Les propos de Stephen HAWKING ont également des conséquences pour notre conception de l’espace : dans un univers où l’espace et le temps sont liés, la singularité qui dans l’espace-temps sépare le bord d’une table de sa surface plate n’est guère différente de celle qui sépare le moment où l’eau chauffe du moment où émerge la première bulle [7]. D’un point de vue mathématiques, les formes géométriques ne sont que des chiffres.

La position envisagée par le célèbre physicien est celle de l’idéalisme : les phénomènes n’existent jamais par eux-mêmes mais par rapport à un esprit qui les pense, mais s’agit-t-il nécessairement du nôtre ? Le texte indien du Yogavasishta, écrit pendant notre moyen âge, répond par la négative :

(…) la conscience que nous avons de "moi", "toi" et "lui" sont de fausses impressions dans notre esprit comme dans les contes merveilleux. Ainsi ces montagnes, ces terres et ces mers, la révolution des jours et des nuits, des mois et des années, la connaissance que ceci est un éon [kalpa] et que ceci n’est qu’un instant, la connaissance que ceci est la vie et que ceci est la mort, tout n’est que la conception [erronée] de notre esprit. [8]

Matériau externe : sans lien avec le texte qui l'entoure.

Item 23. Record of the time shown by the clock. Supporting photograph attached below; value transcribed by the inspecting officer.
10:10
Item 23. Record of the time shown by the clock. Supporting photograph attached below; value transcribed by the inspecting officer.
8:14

Dès lors, la question de savoir comment sortir de la chaînes sans fin de la souffrance et de la mort revient à se demander comment sortir de cette illusion ? Comment sortir de ce monde ?

(…) Il n’est besoin d’un long discours pour te dire que l’esprit est le germe de l’arbre des actions. L’extirpation de ce germe dès le début empêche la croissance de l’arbre appelé le monde, ce qui contrecarre l’accomplissement des actes qui en sont les fruits. [9]

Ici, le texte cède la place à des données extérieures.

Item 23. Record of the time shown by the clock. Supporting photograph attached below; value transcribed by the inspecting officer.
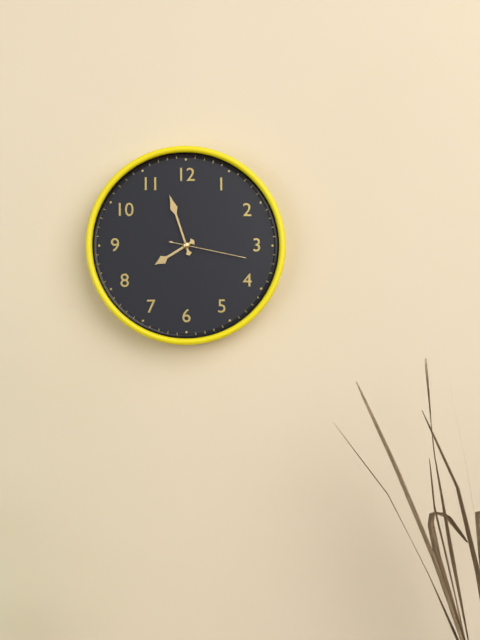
7:57:17
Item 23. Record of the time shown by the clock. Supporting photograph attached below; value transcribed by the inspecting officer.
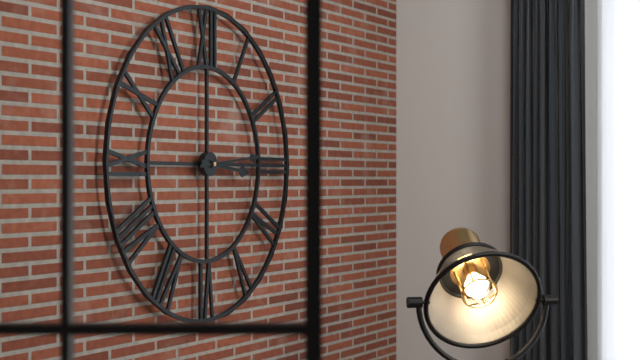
3:14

La notion "d’arbre des actions" nous fait penser à la fois au diagramme d’Ishikawa, à l’arbre de la connaissance du bien et du mal de l’Ancien Testament et à l’arbre Yggdrasil de la mythologie nordique. Selon les traditions religieuses, cet arbre peut être considéré comme la racine du monde ou le monde lui-même. Voir cet arbre revient à voir le code d’un site Internet : quand on le voit, le monde disparaît.

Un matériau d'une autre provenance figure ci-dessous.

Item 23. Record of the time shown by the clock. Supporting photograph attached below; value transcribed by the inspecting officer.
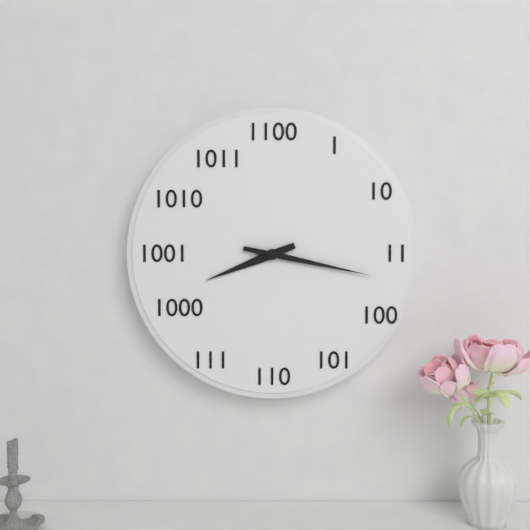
8:17
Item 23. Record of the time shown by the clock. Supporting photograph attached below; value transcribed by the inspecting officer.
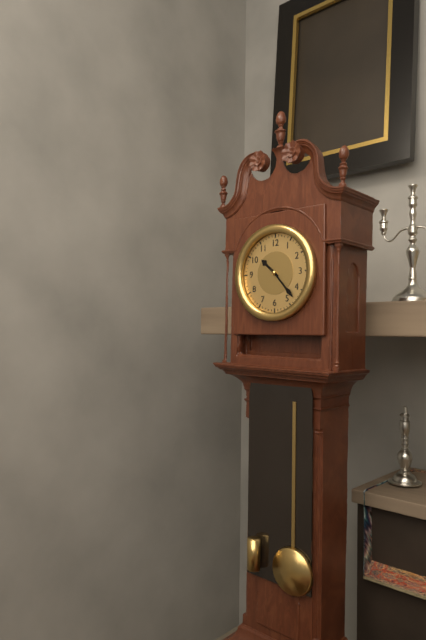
10:23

Il n’est aucun moyen de détruire notre conception erronée du monde, à l’exception de la totale extirpation des visibles de notre vue. (…) Seule la victoire sur les sens permet de réaliser la non-existence des objets de la vue. [10]

Une approche comparatiste nous amènerait à rappeler que les voyants des différents mythologies sont aveugles dans ce monde : le voyant Tirésias dans la mythologie grecque, le dieu borgne Odin dans la mythologie nordique… De manière plus simple, les Anciens ont pressenti que le monde visible ne pouvait pas cohabiter avec le monde invisible. Ils n’ont peut-être raisonné comme les philosophes indiens sur la notion de causalité.

A l’inverse, les théories du management qui se basent sur cette notion ne s’interrogent pas sur la nature du monde dans lequel se déploie cette causalité : elles sont, d’une certaine manière, aveugles.

Il n’y a pas de réelle discontinuité entre la philosophie orientale et le management de projet. La forme est identique mais l’esprit est différent. Dans cet article, nous avons essayer de retrouver l’esprit des philosophes indiens à partir de la physique moderne et des méthodes modernes d’analyse des risques. Cet esprit peut sans doute être retrouvé de mille autres manières.

Les brahmanes hindous cherchaient l’illumination par la méditation, c’est-à-dire en se rendant temporairement aveugles à ce qui les entourait. Siddhartha Gautama, plus connu sous le nom de Bouddha (L’éveillé), découvrit les limites de cette méthode. Elle ne faisait pas disparaître la souffrance des autres. Il choisit donc de trouver la cause de la souffrance et de l’enseigner aux hommes. Le bouddhisme est une réponse parmi d’autres.

Si le monde est une illusion, ne nous enduit-il pas aussi sur de mauvaises pistes ? Le texte du Yogavasishta - pour autant qu’on veuille y croire - nous rassure à ce propos :

C’est l’esprit qui est responsable de la servitude, c’est qui lui est aussi responsable de la délivrance quand il s’immerge dans la connaissance de Soi. [11]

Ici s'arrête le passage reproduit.